*** Begin section ***

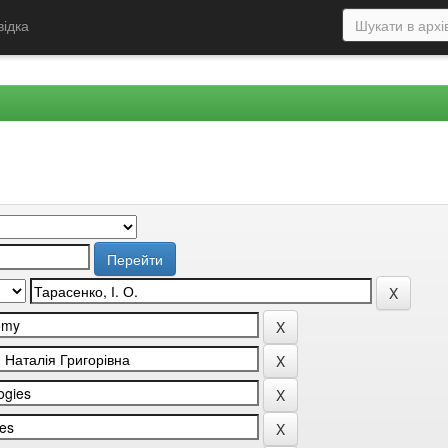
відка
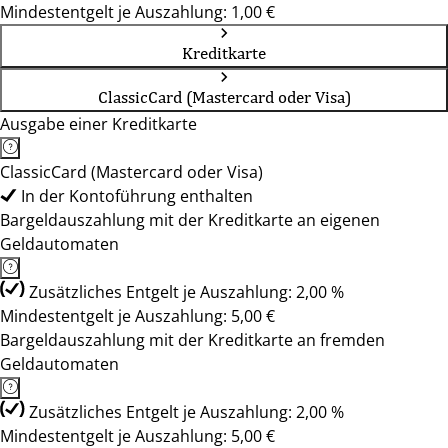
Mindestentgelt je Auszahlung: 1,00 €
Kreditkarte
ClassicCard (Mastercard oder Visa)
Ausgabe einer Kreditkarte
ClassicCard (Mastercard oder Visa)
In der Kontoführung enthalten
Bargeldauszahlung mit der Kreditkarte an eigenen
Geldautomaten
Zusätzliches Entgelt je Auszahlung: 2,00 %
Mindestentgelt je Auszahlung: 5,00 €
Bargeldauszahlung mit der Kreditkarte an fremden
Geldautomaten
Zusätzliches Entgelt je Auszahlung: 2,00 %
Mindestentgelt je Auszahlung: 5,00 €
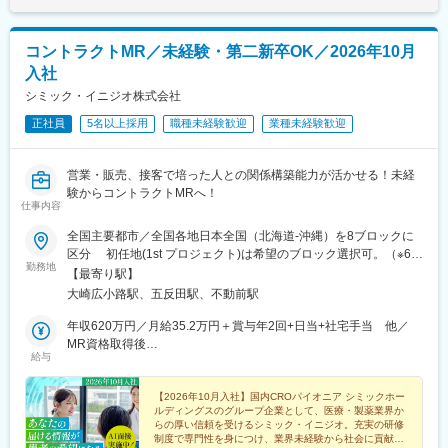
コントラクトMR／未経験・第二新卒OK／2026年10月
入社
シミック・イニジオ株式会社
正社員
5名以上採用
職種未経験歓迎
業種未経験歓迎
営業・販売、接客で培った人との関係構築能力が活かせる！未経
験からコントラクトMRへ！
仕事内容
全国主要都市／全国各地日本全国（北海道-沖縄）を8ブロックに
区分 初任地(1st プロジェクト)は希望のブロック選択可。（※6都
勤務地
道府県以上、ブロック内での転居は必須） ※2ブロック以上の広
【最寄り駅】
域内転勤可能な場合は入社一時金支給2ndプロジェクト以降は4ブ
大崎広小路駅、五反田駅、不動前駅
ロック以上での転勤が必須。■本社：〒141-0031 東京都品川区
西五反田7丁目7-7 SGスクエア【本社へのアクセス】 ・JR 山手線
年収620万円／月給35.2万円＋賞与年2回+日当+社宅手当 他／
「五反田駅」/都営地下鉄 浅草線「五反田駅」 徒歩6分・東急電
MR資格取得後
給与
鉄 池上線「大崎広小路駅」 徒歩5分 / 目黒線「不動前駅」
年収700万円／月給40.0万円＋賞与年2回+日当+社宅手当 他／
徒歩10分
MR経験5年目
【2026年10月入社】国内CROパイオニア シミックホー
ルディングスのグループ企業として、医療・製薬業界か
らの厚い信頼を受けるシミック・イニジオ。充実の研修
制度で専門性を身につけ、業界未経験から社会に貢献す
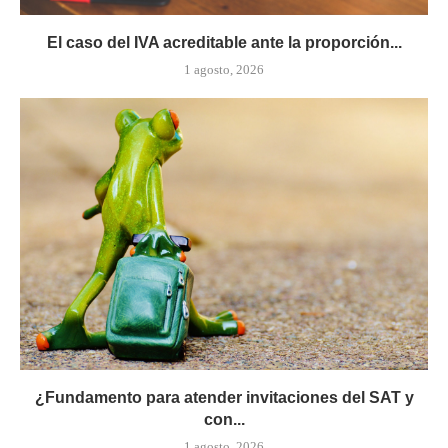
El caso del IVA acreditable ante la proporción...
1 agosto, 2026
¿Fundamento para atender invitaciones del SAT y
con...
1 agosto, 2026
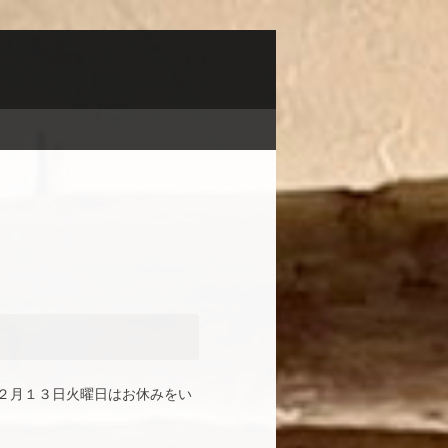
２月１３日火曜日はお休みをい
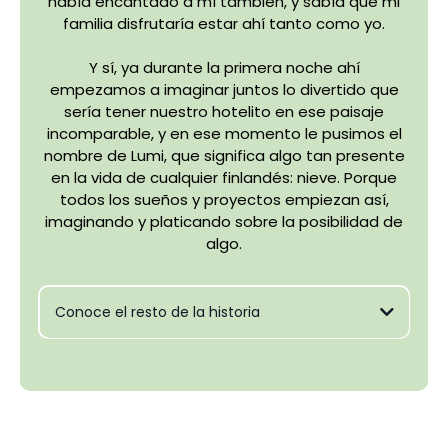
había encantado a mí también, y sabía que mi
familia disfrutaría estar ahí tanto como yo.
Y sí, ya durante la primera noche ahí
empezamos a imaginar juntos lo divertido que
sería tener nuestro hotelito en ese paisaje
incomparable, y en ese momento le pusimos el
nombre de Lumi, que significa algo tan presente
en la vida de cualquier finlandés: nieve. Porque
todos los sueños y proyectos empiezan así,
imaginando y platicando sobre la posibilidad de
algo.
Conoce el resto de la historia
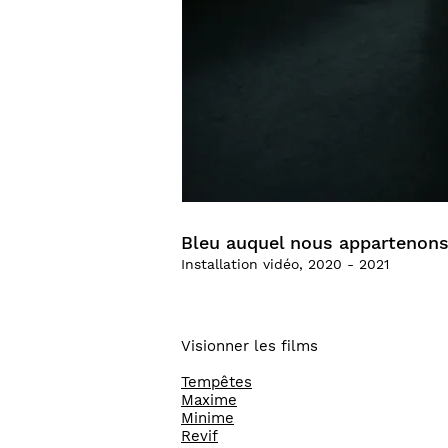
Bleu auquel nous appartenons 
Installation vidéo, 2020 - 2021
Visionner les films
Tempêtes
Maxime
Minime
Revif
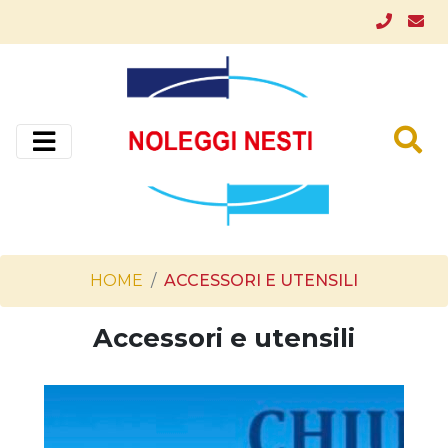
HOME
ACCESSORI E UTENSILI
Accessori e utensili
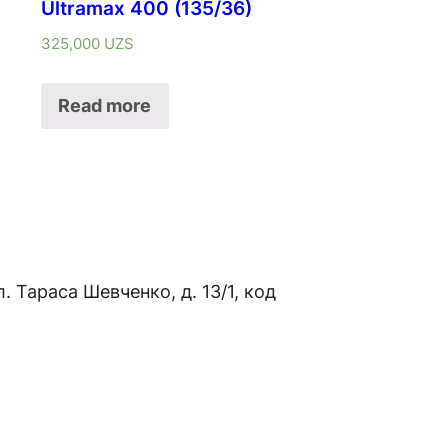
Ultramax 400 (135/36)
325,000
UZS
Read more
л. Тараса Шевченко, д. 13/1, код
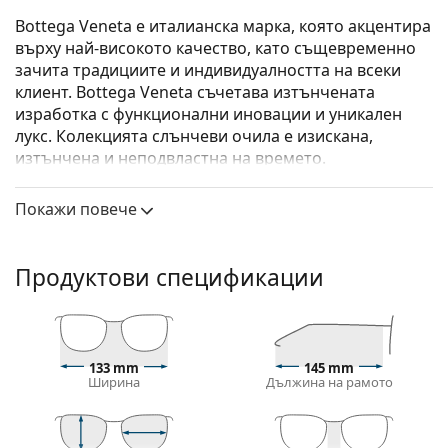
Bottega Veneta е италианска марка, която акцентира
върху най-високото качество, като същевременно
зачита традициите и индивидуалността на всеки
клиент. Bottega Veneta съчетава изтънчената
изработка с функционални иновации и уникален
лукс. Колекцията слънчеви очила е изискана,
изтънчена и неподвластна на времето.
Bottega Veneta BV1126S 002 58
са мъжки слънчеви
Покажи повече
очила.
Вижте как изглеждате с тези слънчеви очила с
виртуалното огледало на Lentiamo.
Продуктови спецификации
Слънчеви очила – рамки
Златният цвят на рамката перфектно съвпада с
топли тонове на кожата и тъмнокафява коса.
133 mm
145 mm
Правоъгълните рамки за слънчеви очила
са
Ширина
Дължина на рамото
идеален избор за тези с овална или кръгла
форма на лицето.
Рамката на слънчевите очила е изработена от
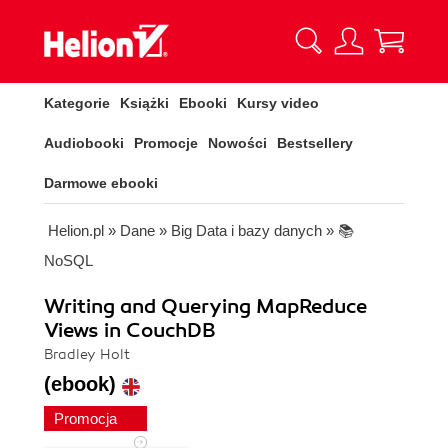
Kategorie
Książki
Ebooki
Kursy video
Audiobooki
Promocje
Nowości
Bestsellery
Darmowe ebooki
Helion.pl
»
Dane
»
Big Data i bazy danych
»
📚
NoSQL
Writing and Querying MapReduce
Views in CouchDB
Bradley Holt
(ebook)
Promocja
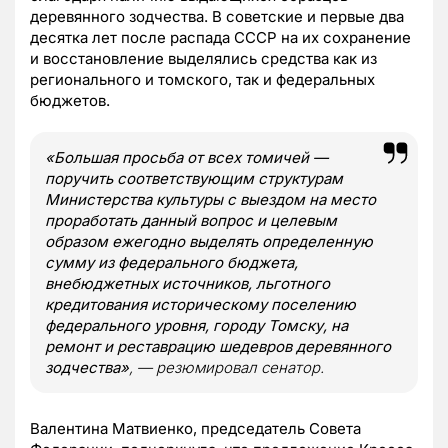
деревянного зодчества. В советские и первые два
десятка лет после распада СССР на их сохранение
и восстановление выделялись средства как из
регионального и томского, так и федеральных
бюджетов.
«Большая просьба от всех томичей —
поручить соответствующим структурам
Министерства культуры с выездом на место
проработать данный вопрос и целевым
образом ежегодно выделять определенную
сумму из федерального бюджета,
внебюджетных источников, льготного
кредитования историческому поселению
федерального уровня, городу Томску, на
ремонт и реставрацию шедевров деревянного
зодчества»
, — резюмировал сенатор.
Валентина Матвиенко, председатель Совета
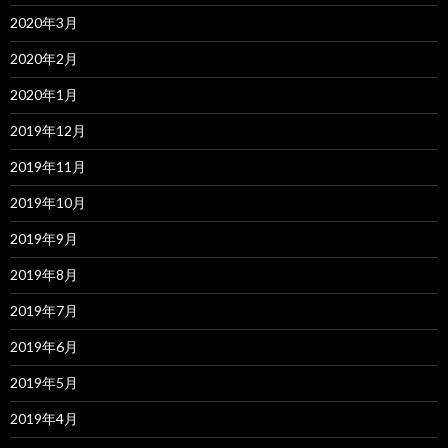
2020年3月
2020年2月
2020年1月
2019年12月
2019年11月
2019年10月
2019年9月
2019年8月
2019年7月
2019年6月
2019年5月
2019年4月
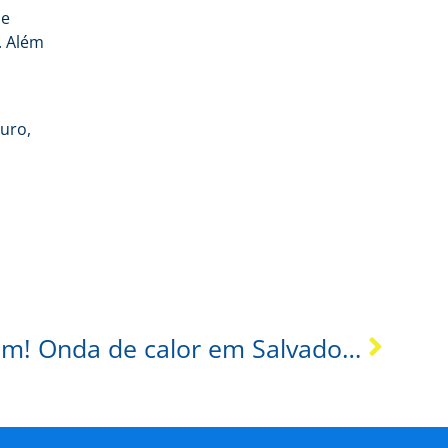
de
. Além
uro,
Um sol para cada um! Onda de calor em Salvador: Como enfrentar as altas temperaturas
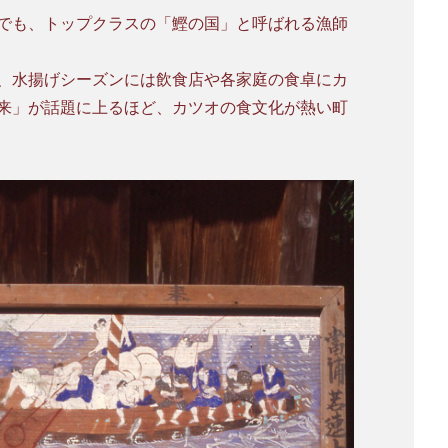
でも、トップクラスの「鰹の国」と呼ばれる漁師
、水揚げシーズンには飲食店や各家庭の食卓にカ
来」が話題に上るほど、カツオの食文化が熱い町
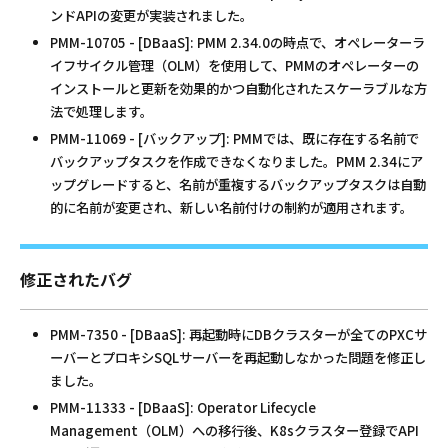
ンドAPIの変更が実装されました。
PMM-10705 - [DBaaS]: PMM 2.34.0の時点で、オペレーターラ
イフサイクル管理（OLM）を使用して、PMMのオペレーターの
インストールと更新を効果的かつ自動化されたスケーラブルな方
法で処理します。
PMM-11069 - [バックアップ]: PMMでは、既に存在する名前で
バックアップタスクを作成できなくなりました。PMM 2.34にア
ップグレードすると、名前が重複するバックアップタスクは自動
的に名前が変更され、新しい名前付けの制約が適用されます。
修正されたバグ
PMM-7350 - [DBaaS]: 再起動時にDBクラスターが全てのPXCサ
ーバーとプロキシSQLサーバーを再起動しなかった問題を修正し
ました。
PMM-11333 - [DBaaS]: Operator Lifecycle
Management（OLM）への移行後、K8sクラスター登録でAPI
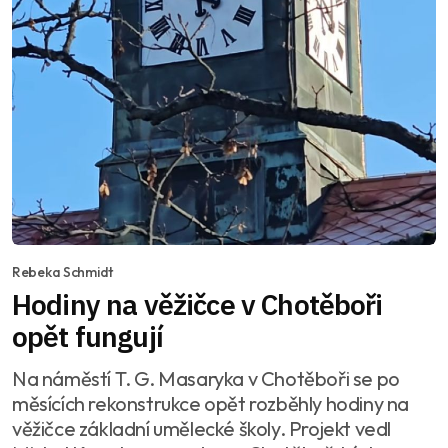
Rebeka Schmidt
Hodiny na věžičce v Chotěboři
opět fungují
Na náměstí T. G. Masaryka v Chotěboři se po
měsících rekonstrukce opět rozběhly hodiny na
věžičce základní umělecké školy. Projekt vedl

*** End section ***

» **WHAT TO DO**
Each line of the material that has the word "opět" belongs in the answer.

» **RESPONSE BELOW**
opět fungují
měsících rekonstrukce opět rozběhly hodiny na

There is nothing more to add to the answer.